Permanent TSB offer AUD and USD bank accounts for Irish retail banking customers. 

[broken link removed]


----------



## TomC (30 May 2010)

Thanks for the replies. It is for 20k AUD


----------



## Lightning (30 May 2010)

As EUR is your day to day currency, and if you will not be making AUD payments in the future, then you should probably convert the money into EUR. 

The only reason you would leave it in AUD is for speculative purposes which will expose you to AUD/EUR FX movements.


----------



## Robin Banks (30 May 2010)

Hi TomC, lucky for you the Aussie Peso is at its strongest level against the Euro ever.

Its at 1.44 right now, average level over the last 10 years is 1.70 to 1.80.

Unless you're planning to go over there and spending it I'd recommend converting it to Euro.

20k is too small an amount to bother with currency speculation. Whatever you do dont convert it to US Dollars - the worst currency in the world.

Don't accept the over the counter FX exchange rate at the bank. Ask for the interbank rate. Look at www.xe.com for the interbank rate. Shop around and see the best exchange rate you can get. I have transferred Euro out to Australia before through AIB and you get a good exchange rate.
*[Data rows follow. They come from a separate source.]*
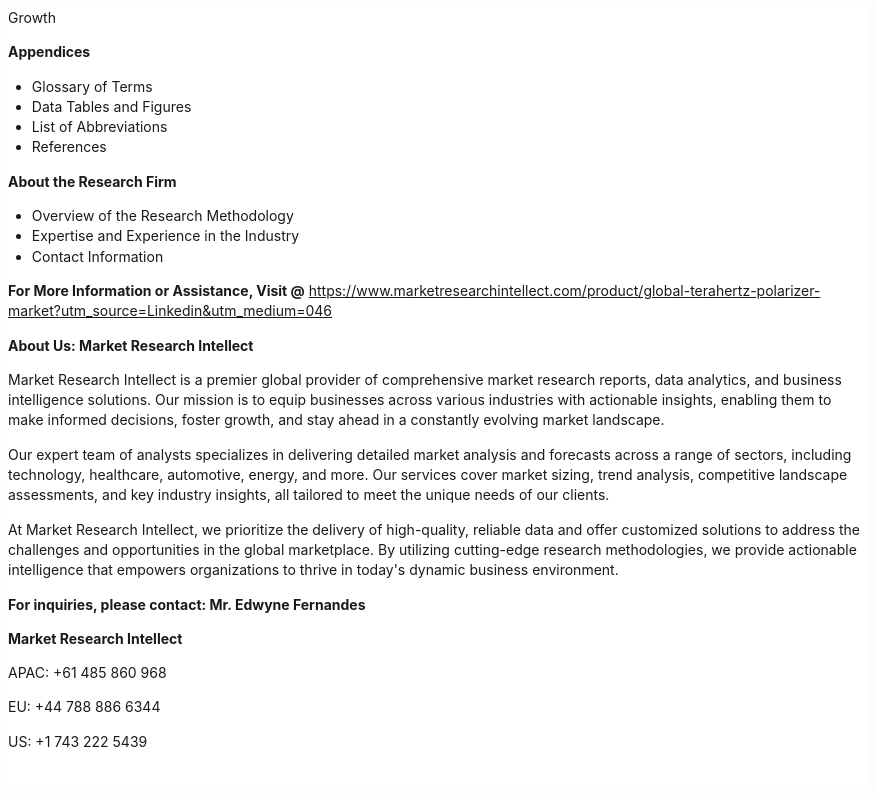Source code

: Growth</li></ul><p><strong>Appendices</strong></p><ul><li>Glossary of Terms</li><li>Data Tables and Figures</li><li>List of Abbreviations</li><li>References</li></ul><p><strong>About the Research Firm</strong></p><ul><li>Overview of the Research Methodology</li><li>Expertise and Experience in the Industry</li><li>Contact Information</li></ul></div><div class="article-main__content" data-test-id="publishing-text-block"><p><span class="font-[700]"><strong>For More Information or Assistance, Visit @</strong>&nbsp;<a href="https://www.marketresearchintellect.com/product/global-terahertz-polarizer-market?utm_source=Linkedin&utm_medium=046">https://www.marketresearchintellect.com/product/global-terahertz-polarizer-market?utm_source=Linkedin&utm_medium=046</a></span></p><p><strong>About Us: Market Research Intellect</strong></p><p>Market Research Intellect is a premier global provider of comprehensive market research reports, data analytics, and business intelligence solutions. Our mission is to equip businesses across various industries with actionable insights, enabling them to make informed decisions, foster growth, and stay ahead in a constantly evolving market landscape.</p><p>Our expert team of analysts specializes in delivering detailed market analysis and forecasts across a range of sectors, including technology, healthcare, automotive, energy, and more. Our services cover market sizing, trend analysis, competitive landscape assessments, and key industry insights, all tailored to meet the unique needs of our clients.</p><p>At Market Research Intellect, we prioritize the delivery of high-quality, reliable data and offer customized solutions to address the challenges and opportunities in the global marketplace. By utilizing cutting-edge research methodologies, we provide actionable intelligence that empowers organizations to thrive in today's dynamic business environment.</p><p><strong>For inquiries, please contact: Mr. Edwyne Fernandes</strong></p><p><strong>Market Research Intellect</strong></p><p>APAC: +61 485 860 968</p><p>EU: +44 788 886 6344</p><p>US: +1 743 222 5439</p></div><div class="article-main__content" data-test-id="publishing-text-block">&nbsp;</div>
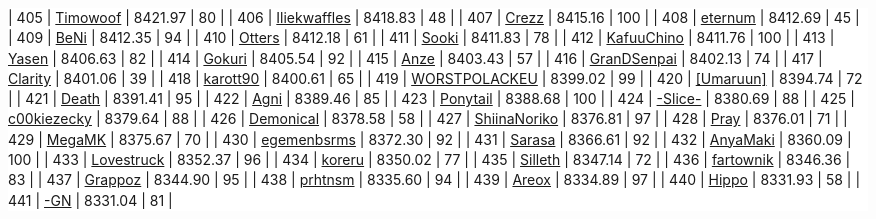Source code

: | 405 | [Timowoof](https://osu.ppy.sh/u/6390912) | 8421.97 | 80 |
| 406 | [Iliekwaffles](https://osu.ppy.sh/u/4644354) | 8418.83 | 48 |
| 407 | [Crezz](https://osu.ppy.sh/u/7108275) | 8415.16 | 100 |
| 408 | [eternum](https://osu.ppy.sh/u/4581069) | 8412.69 | 45 |
| 409 | [BeNi](https://osu.ppy.sh/u/733878) | 8412.35 | 94 |
| 410 | [Otters](https://osu.ppy.sh/u/4817162) | 8412.18 | 61 |
| 411 | [Sooki](https://osu.ppy.sh/u/1451811) | 8411.83 | 78 |
| 412 | [KafuuChino](https://osu.ppy.sh/u/2451651) | 8411.76 | 100 |
| 413 | [Yasen](https://osu.ppy.sh/u/6879408) | 8406.63 | 82 |
| 414 | [Gokuri](https://osu.ppy.sh/u/343865) | 8405.54 | 92 |
| 415 | [Anze](https://osu.ppy.sh/u/1545563) | 8403.43 | 57 |
| 416 | [GranDSenpai](https://osu.ppy.sh/u/3997580) | 8402.13 | 74 |
| 417 | [Clarity](https://osu.ppy.sh/u/3441616) | 8401.06 | 39 |
| 418 | [karott90](https://osu.ppy.sh/u/6200807) | 8400.61 | 65 |
| 419 | [WORSTPOLACKEU](https://osu.ppy.sh/u/2686293) | 8399.02 | 99 |
| 420 | [[Umaruun]](https://osu.ppy.sh/u/4734632) | 8394.74 | 72 |
| 421 | [Death](https://osu.ppy.sh/u/3242450) | 8391.41 | 95 |
| 422 | [Agni](https://osu.ppy.sh/u/4808281) | 8389.46 | 85 |
| 423 | [Ponytail](https://osu.ppy.sh/u/1516650) | 8388.68 | 100 |
| 424 | [-Slice-](https://osu.ppy.sh/u/4239265) | 8380.69 | 88 |
| 425 | [c00kiezecky](https://osu.ppy.sh/u/2225267) | 8379.64 | 88 |
| 426 | [Demonical](https://osu.ppy.sh/u/5447609) | 8378.58 | 58 |
| 427 | [ShiinaNoriko](https://osu.ppy.sh/u/1285637) | 8376.81 | 97 |
| 428 | [Pray](https://osu.ppy.sh/u/2190336) | 8376.01 | 71 |
| 429 | [MegaMK](https://osu.ppy.sh/u/8454773) | 8375.67 | 70 |
| 430 | [egemenbsrms](https://osu.ppy.sh/u/4520477) | 8372.30 | 92 |
| 431 | [Sarasa](https://osu.ppy.sh/u/2159014) | 8366.61 | 92 |
| 432 | [AnyaMaki](https://osu.ppy.sh/u/7111118) | 8360.09 | 100 |
| 433 | [Lovestruck](https://osu.ppy.sh/u/5691595) | 8352.37 | 96 |
| 434 | [koreru](https://osu.ppy.sh/u/9347706) | 8350.02 | 77 |
| 435 | [Silleth](https://osu.ppy.sh/u/408088) | 8347.14 | 72 |
| 436 | [fartownik](https://osu.ppy.sh/u/56917) | 8346.36 | 83 |
| 437 | [Grappoz](https://osu.ppy.sh/u/4984199) | 8344.90 | 95 |
| 438 | [prhtnsm](https://osu.ppy.sh/u/6702666) | 8335.60 | 94 |
| 439 | [Areox](https://osu.ppy.sh/u/7680559) | 8334.89 | 97 |
| 440 | [Hippo](https://osu.ppy.sh/u/5248337) | 8331.93 | 58 |
| 441 | [-GN](https://osu.ppy.sh/u/895581) | 8331.04 | 81 |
Also be prepared for a long wait for the cheque to clear when you cash it (30 days)


----------



## TomC (30 May 2010)

Thanks Ciaran and Robin for the advice. I know what to do now. I will shop around and convert it to euros.


----------



## german (31 May 2010)

*Australian dollar euro exchange rate on cheques*

if you lodge an aus dollar cheque to your bank account, the bank will take weeks to lodge and wont give you a rate more than likely. The rate you get will be rubbish.

You can
a. lodge and fingers crossed on when and how much you get
b. open an aud account with a bank and then try and get a rate but again
   the bank know you have the account with them so need to get their rate
c. try transfermate.com , theyre in dublin and can probably hold a rate for 
   you and clear the cheque. 

Cheques need to be cleared so id say you're snookered on how long but you can work on the how much by looking for a rate


----------